Historical administrative division in Hebei, China

Yingzhou or Ying Prefecture was a zhou (prefecture) in imperial China in modern Hebei, China, seated in modern Hejian. It existed (intermittently) from 487 until 1108.

It was one of the Sixteen Prefectures ceded by Later Jin to the Liao dynasty, however, just 2 decades later it was seized by Later Zhou during the Liao–Later Zhou War.

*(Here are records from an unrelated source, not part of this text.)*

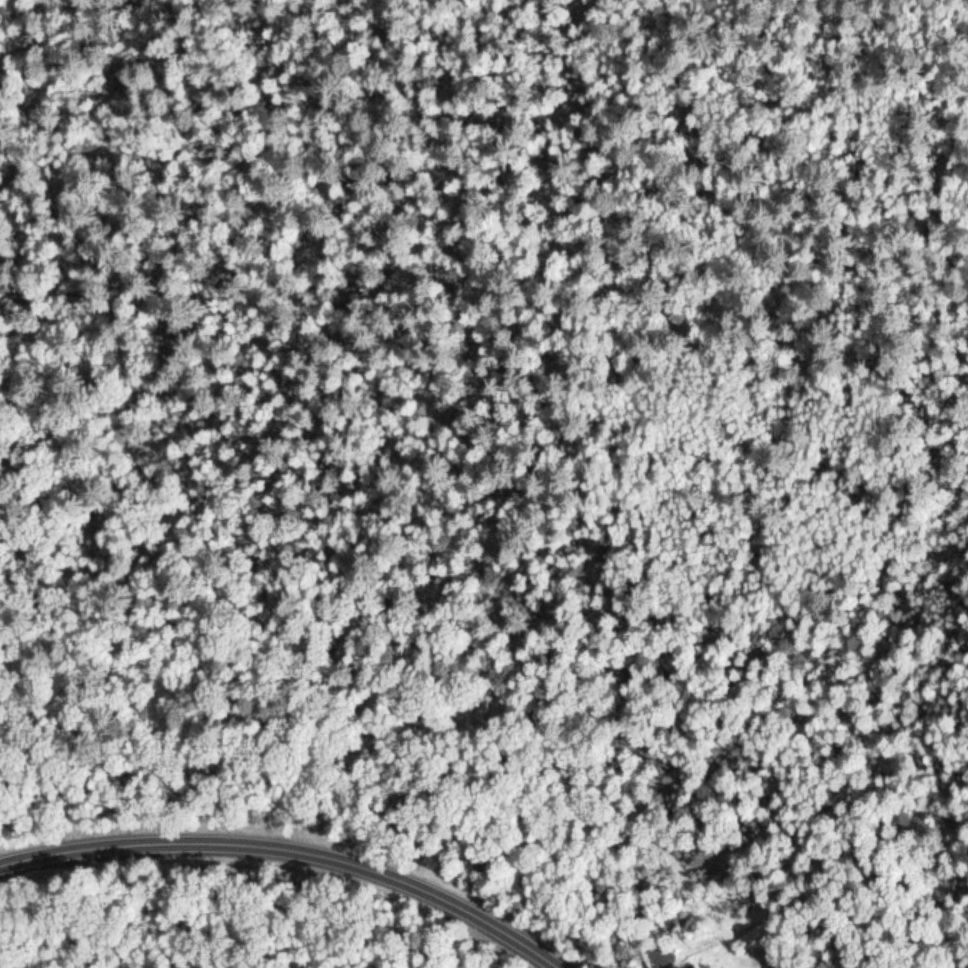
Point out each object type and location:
road: (295, 845)
building: (754, 937)
building: (693, 967)

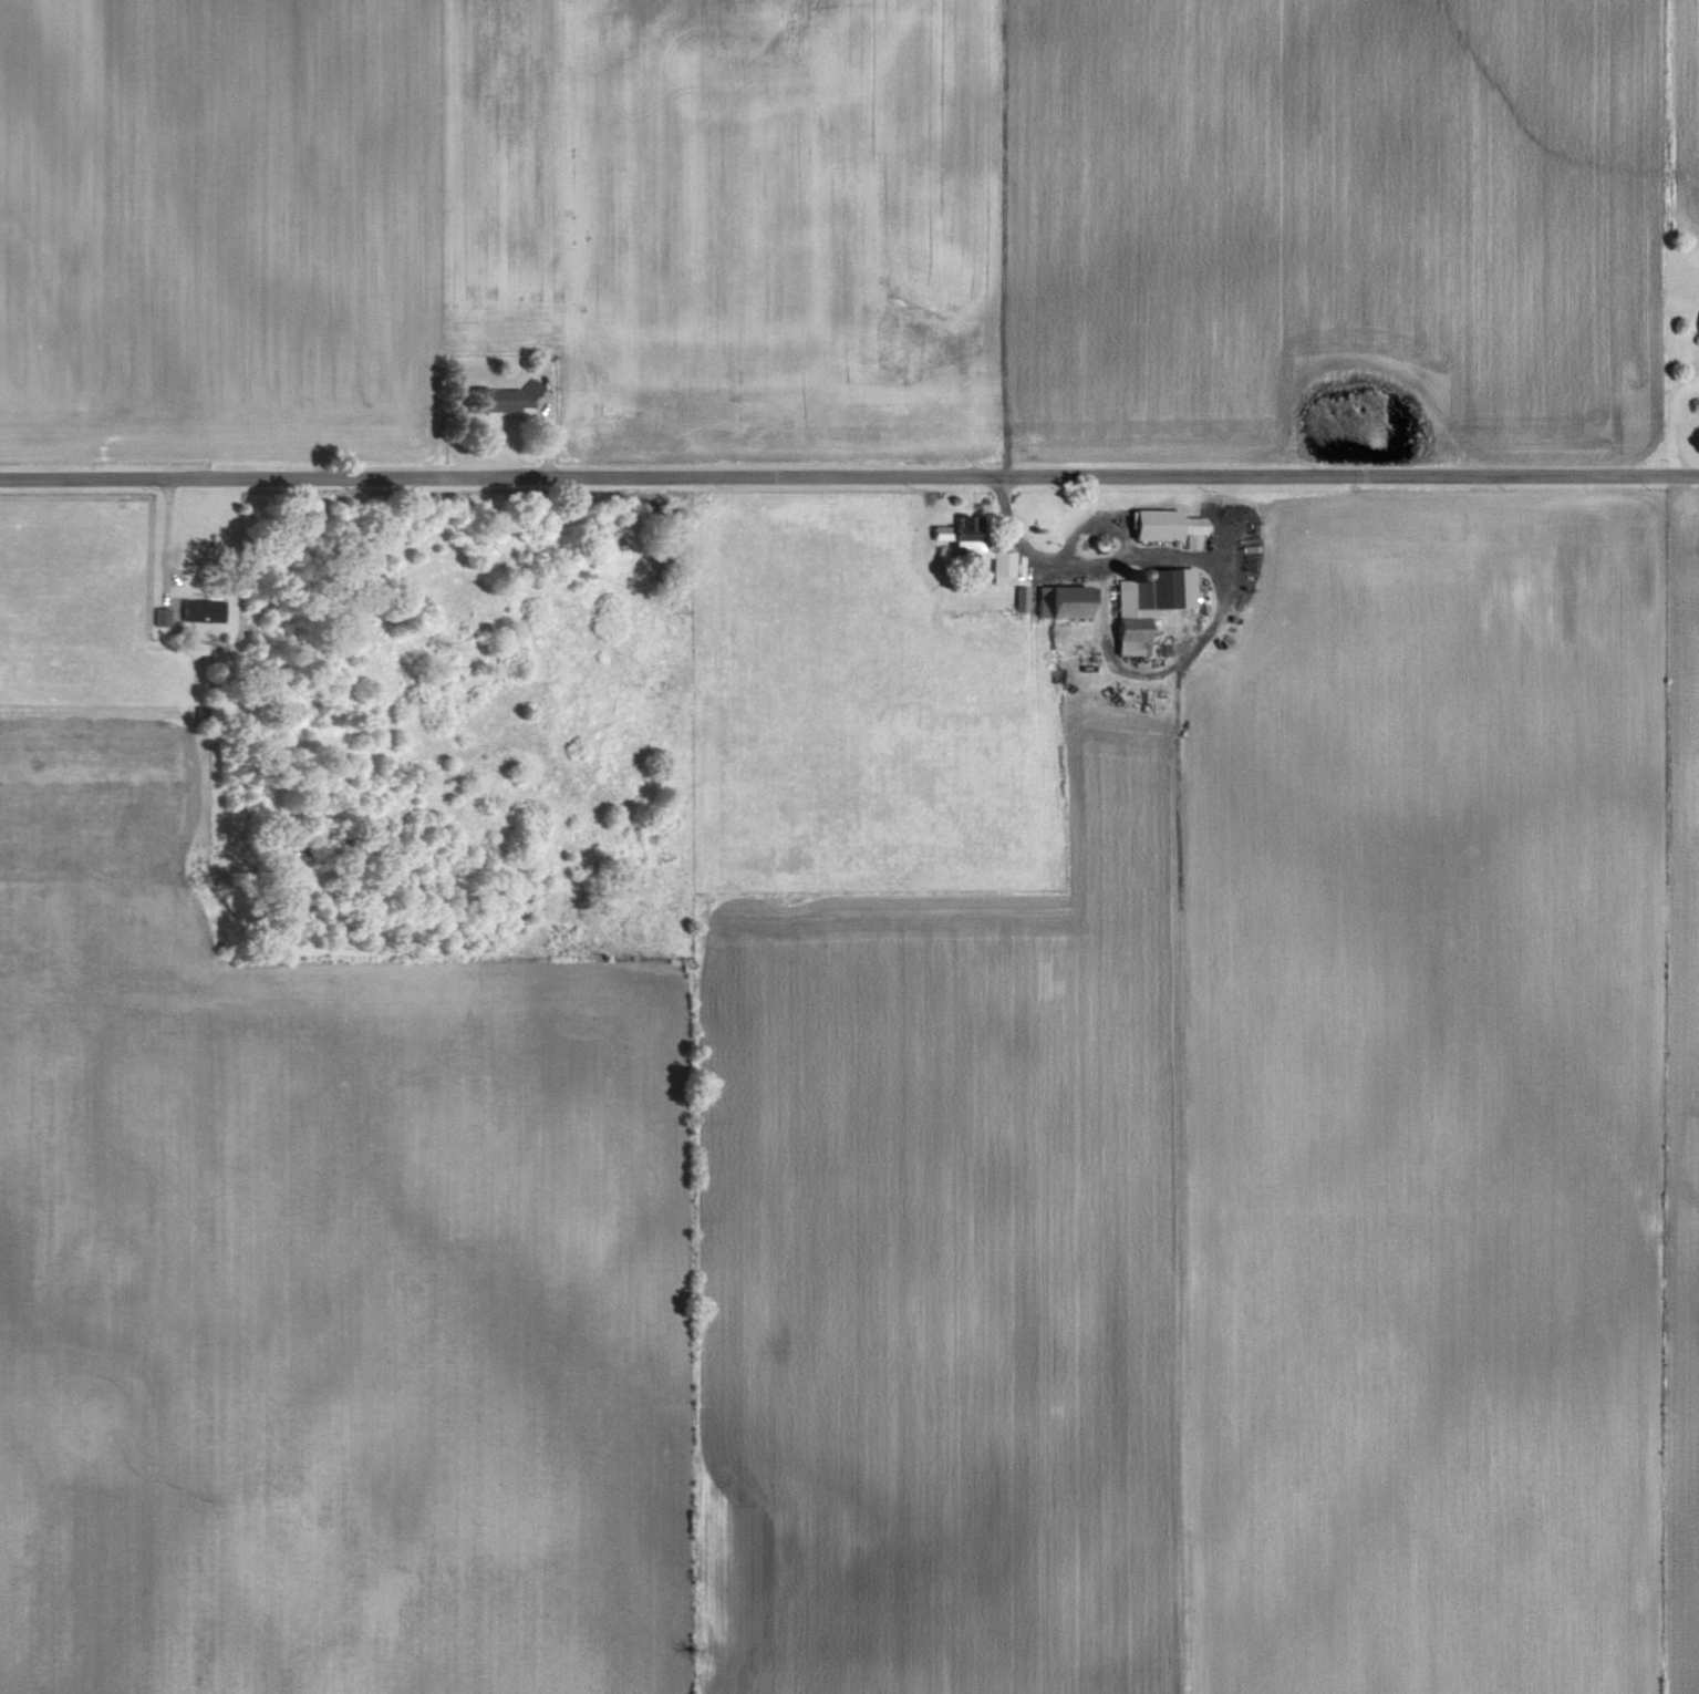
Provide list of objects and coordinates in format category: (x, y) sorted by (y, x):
building: (505, 399)
road: (849, 477)
building: (1170, 527)
road: (164, 534)
building: (977, 547)
building: (1065, 602)
building: (1151, 605)
building: (204, 611)
building: (163, 618)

The modern town Yingzhou, Hebei in Hejian retains its name.

==Counties==
Ying Prefecture administered the following counties (縣) through history:

| # | Northern and Southern dynasties | Sui dynasty | Tang dynasty | Five Dynasties period; Song dynasty; | Modern location |
| 1 | Wuyuan (武垣) |  |  | — | Hejian |
| 2 | — | Hejian (河間) |  |  |
| 3 | — | Shucheng (束城) |  |  |
| 4 | Chengping (成平) | Jingcheng (景城) |  |  | Cang County (western part) |
| 5 | Lecheng (樂城) | Guangcheng (廣城), 598–601; Leshou (樂壽), after 601; | Leshou |  | Xian County |

Two other counties were administered by Ying Prefecture before the Five Dynasties period:
- Gaoyang (高陽), roughly modern Gaoyang County. In the Song dynasty it was made into a military prefecture called Shun'an Prefecture.
- Pingshu (平舒), roughly modern Dacheng County. After Later Zhou it was renamed Dacheng (大城) and administered by Bà Prefecture.